2. Improving speed, range, and survivability would not have much of an impact on British logistics. Even if all the 9000+ V-1 launched hit London, it would have had little impact on the war. In just one 24 hour period, Bomber Command dropped 10,000 tons of bombs on the Germans, and they still fought on effectively. How many tons of bombs were being dropped on Germany on a daily bases? I suspect a lot more than 9000 tons, the total amount of all the V-1s. .
Indeed, a more costly weapon could still be more cost effective if the actual damage done (and utility of hitting precision targets) outweighed the added costs. (including time to operational service)Because the V1 was a cheap weapon doesn't mean It couldn't be upgraded to an more expensive but much more accurate guided version and that this would mean the weapon was no longer worthwhile.
More range and accuracy widens the range of targets outside of the Greater London area and makes it possible to target large factories.
Those figures would be even more comparable if Heinkel had put the engineering AND manufacturing resources of the He 177 into an earlier jet bomber project. Or, aside from engineering resources in the intellectual end, there's the cost of prototypes and preproduction aircraft too.
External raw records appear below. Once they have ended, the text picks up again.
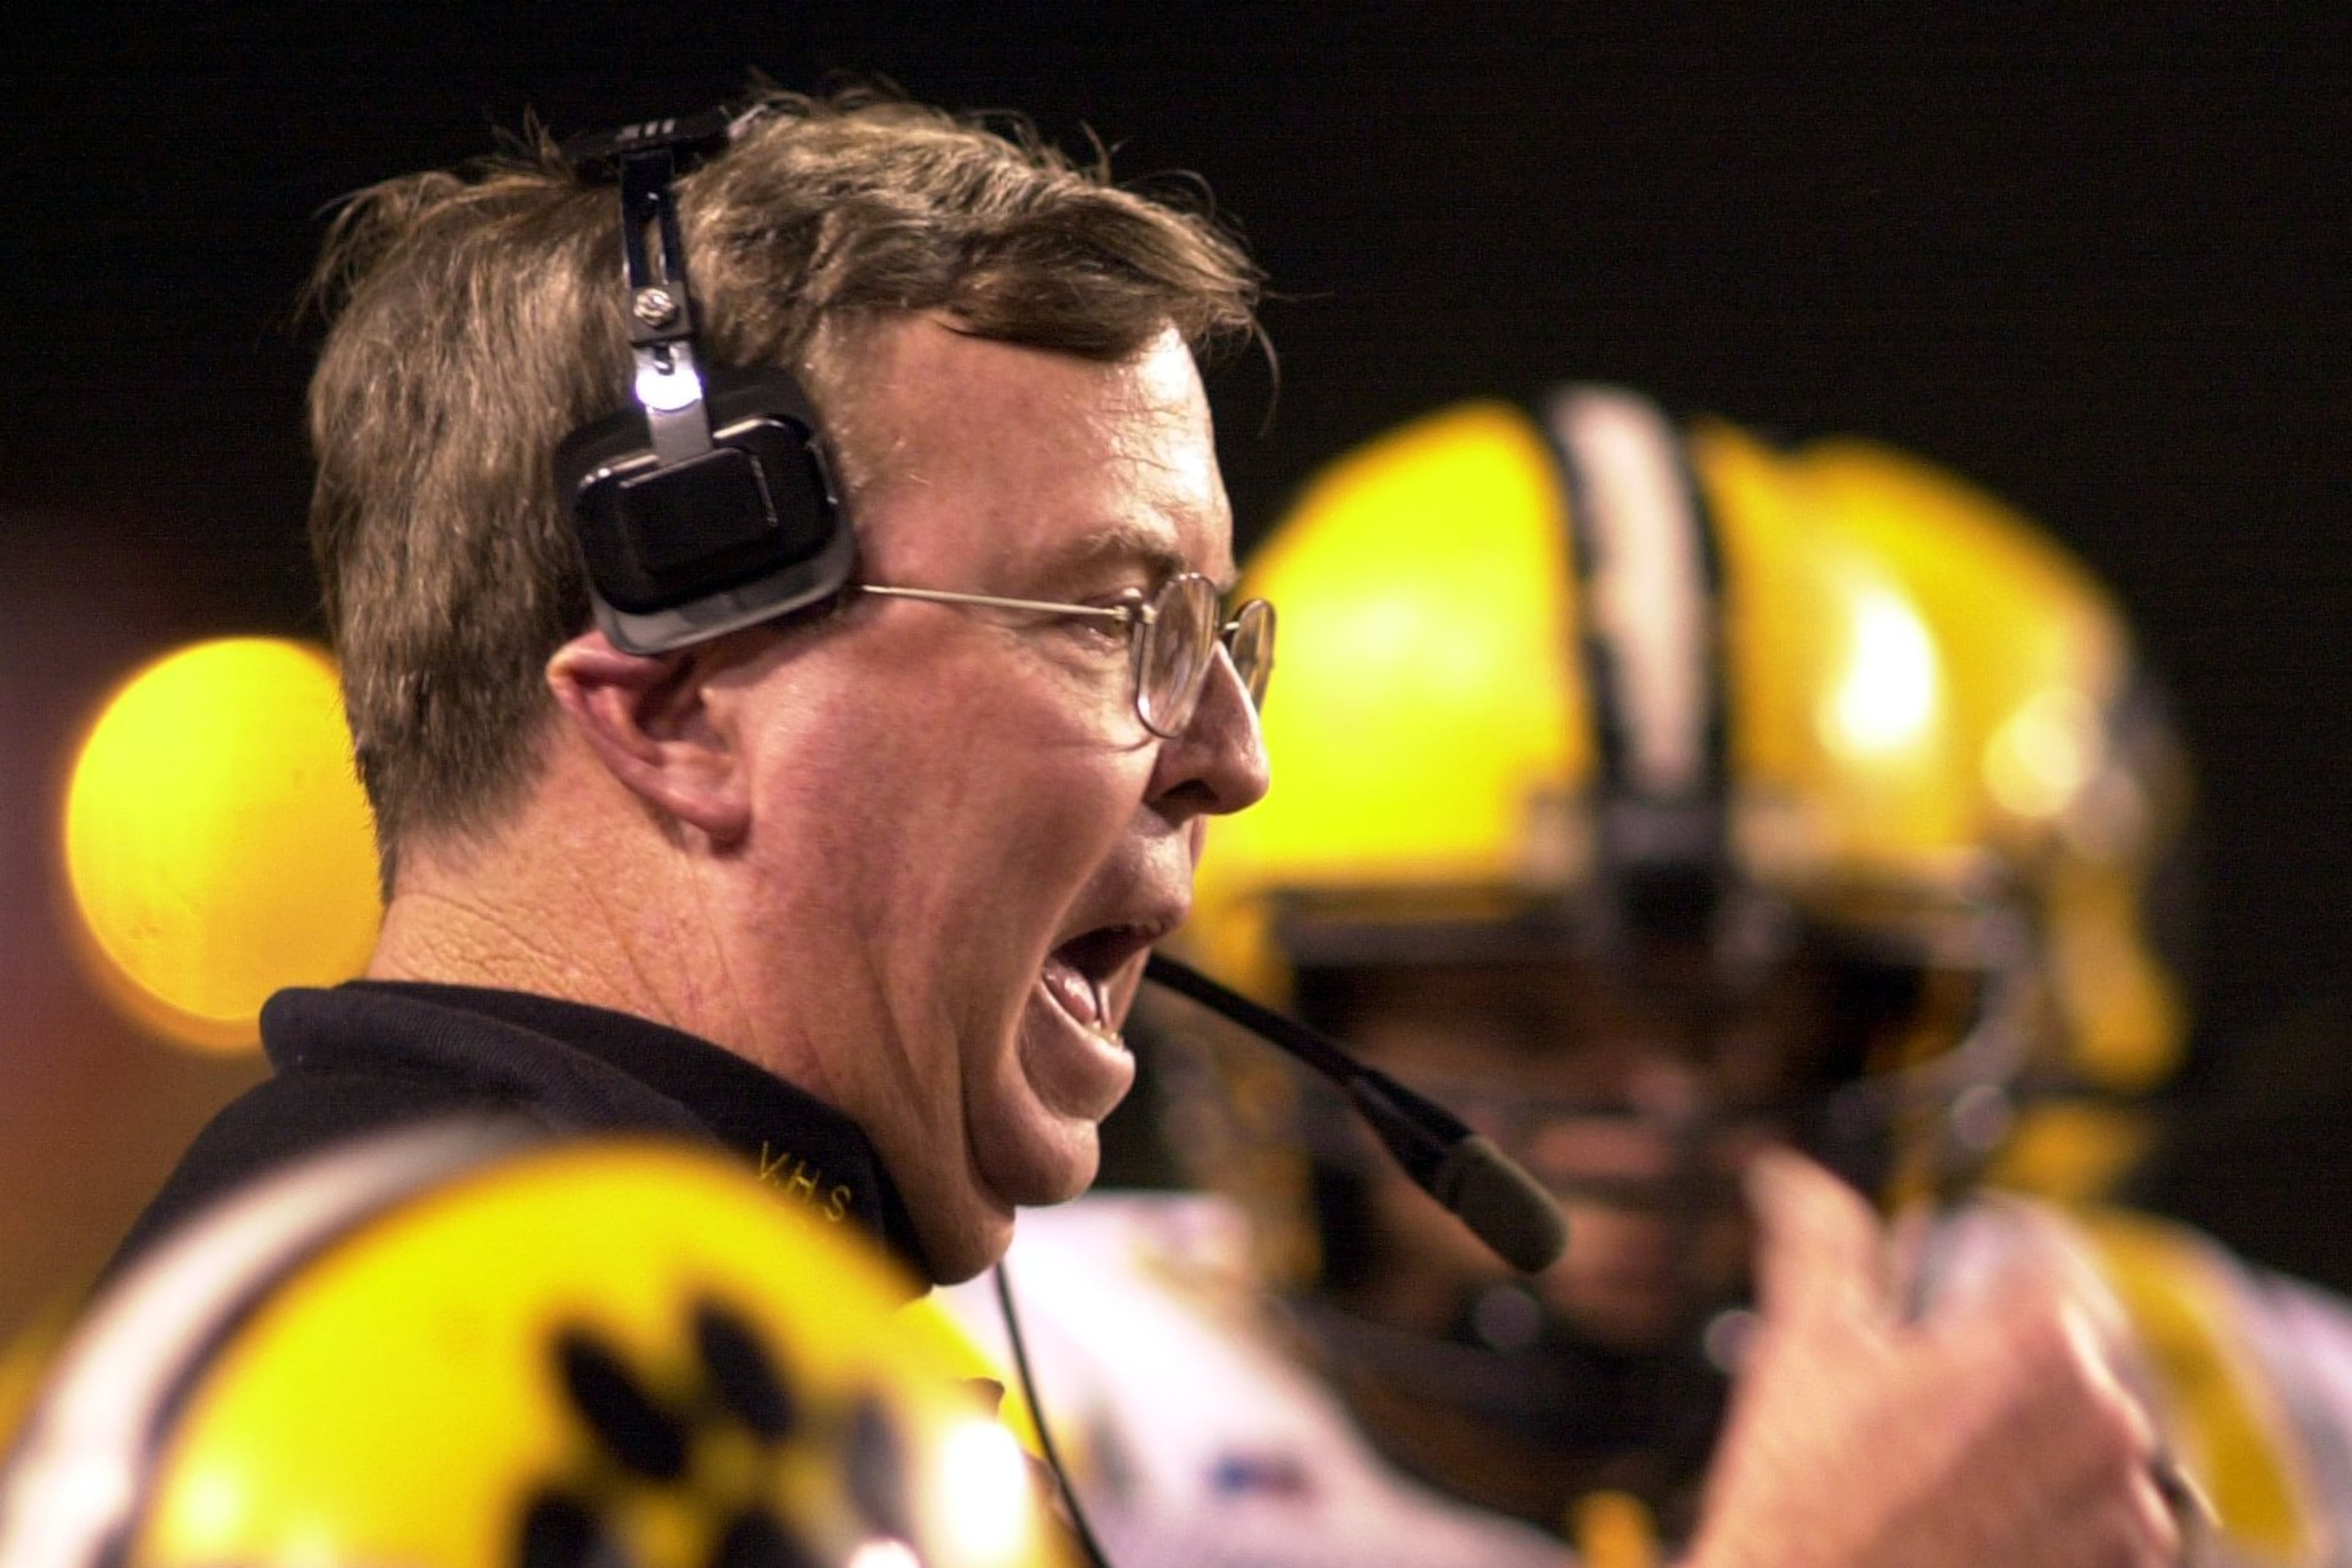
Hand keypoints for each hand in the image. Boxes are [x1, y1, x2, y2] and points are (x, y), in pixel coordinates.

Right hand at [1684, 1150, 2179, 1567]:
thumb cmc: (1808, 1500)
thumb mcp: (1804, 1347)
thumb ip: (1818, 1243)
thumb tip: (1787, 1177)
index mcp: (2043, 1340)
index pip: (2042, 1254)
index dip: (1976, 1273)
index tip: (1935, 1306)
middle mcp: (2110, 1419)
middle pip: (2064, 1350)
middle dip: (1998, 1371)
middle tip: (1914, 1415)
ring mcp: (2127, 1512)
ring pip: (2086, 1436)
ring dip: (2031, 1446)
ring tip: (1939, 1483)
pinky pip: (2107, 1520)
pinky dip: (2056, 1517)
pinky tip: (1975, 1531)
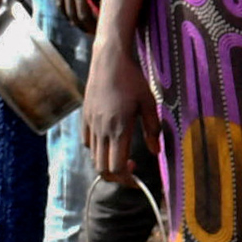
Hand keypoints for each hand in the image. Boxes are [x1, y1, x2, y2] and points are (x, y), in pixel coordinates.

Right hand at [52, 0, 95, 30]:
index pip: (87, 12)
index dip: (95, 23)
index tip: (104, 29)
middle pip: (78, 16)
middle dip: (87, 27)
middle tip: (97, 34)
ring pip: (68, 12)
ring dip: (77, 24)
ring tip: (87, 30)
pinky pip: (60, 4)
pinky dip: (67, 14)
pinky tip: (73, 20)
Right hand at [84, 43, 158, 183]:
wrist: (109, 62)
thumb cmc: (133, 80)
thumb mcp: (149, 103)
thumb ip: (153, 130)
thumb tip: (156, 152)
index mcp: (119, 129)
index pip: (116, 166)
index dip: (126, 179)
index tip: (137, 178)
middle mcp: (101, 130)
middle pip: (101, 167)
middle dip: (116, 176)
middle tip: (131, 171)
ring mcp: (90, 125)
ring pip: (93, 157)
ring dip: (107, 163)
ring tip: (123, 156)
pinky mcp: (84, 118)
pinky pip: (87, 143)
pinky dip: (97, 150)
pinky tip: (110, 142)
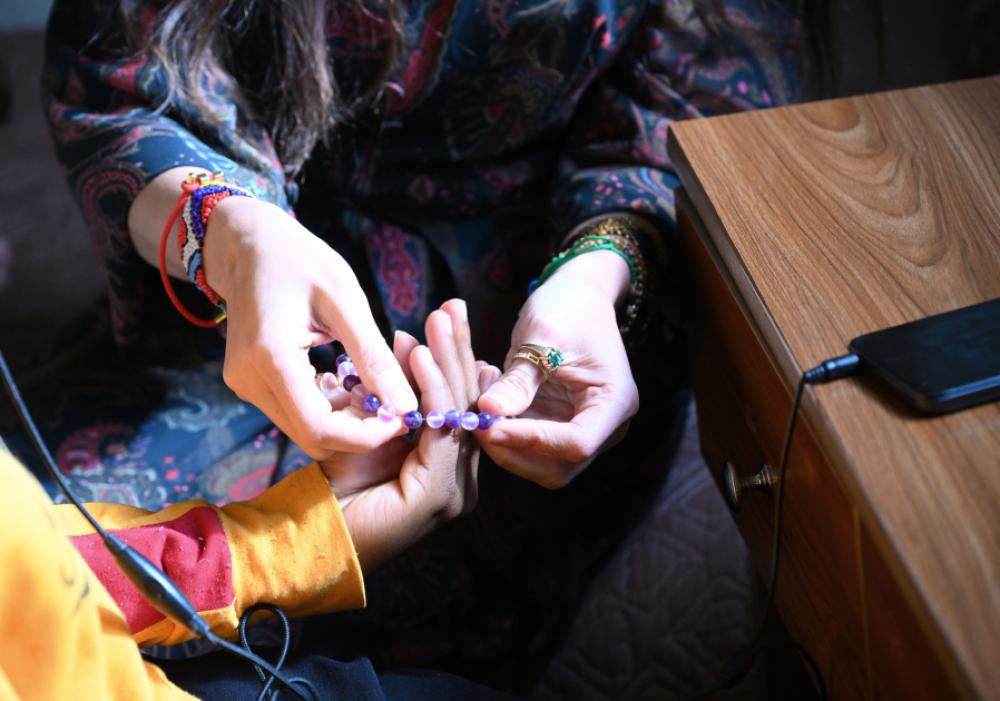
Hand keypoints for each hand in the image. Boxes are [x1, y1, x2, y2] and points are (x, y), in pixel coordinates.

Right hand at [202, 196, 417, 457]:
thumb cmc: (301, 260)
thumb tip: (406, 406)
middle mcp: (249, 379)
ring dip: (345, 421)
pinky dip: (327, 409)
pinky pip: (294, 413)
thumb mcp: (346, 300)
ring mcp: (244, 384)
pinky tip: (349, 383)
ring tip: (374, 390)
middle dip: (359, 432)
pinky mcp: (248, 384)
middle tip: (395, 406)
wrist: (248, 244)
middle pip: (311, 436)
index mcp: (271, 355)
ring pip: (303, 429)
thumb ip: (374, 357)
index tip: (402, 419)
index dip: (365, 435)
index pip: (319, 426)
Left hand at [320, 299, 488, 571]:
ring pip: (459, 411)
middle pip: (468, 401)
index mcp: (452, 464)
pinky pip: (441, 430)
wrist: (312, 537)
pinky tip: (419, 357)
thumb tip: (402, 345)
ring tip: (437, 320)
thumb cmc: (336, 487)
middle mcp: (464, 478)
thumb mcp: (369, 427)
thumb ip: (389, 394)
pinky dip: (431, 390)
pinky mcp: (439, 494)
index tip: (446, 314)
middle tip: (450, 306)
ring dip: (447, 362)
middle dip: (458, 350)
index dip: (455, 356)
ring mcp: (456, 489)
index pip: (461, 401)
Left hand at [477, 251, 638, 488]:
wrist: (577, 295)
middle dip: (512, 449)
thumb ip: (518, 380)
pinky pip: (525, 444)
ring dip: (501, 441)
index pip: (577, 442)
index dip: (532, 441)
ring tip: (480, 397)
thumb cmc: (568, 307)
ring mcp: (580, 429)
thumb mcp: (542, 336)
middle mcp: (603, 426)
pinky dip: (500, 431)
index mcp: (614, 403)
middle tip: (475, 420)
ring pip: (537, 463)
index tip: (490, 427)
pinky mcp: (556, 427)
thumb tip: (487, 413)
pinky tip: (485, 398)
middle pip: (558, 466)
Having more than just the He 280 on the table using Heinkel jet engines would have given the RLM much more reason to support them too, especially with an early-war offensive weapon design. (plus, even with Heinkel/Ohain seeing the HeS 6 as too bulky and heavy to be really attractive to develop further -an error in itself, but for the sake of argument sticking with that point of view- those drawbacks would be less significant on a larger aircraft where the engine weight and drag took up a smaller percentage of the overall aircraft)The Arado works in Late 1943 employed 16,000 people in production of the Heinkel He 177 while a large number were likely at Heinkels own facility. If 16000 people worked a 48 hour week they produced 768,000 hours. This could produce in 1 week:
1 2,194 V1's at 350 hours each. (I fact about a production rate of 10,000 month is what seems to have been available)
2 192 V2 missiles at 4000 hours each (the figure for the 10,000th produced)
3 38.4 He 177 at 20,000 hours each. In fact the 20,000 hours is the Lancaster number (probably without engines) and a He 177 would be nowhere near that. I'd say 25 a week max. I believe the Germans were hoping for 200/month at one point with all plants.
The Germans and Americans were using guided weapons in ww2. The guided projectile that would home on a source of radio waves was a possibility.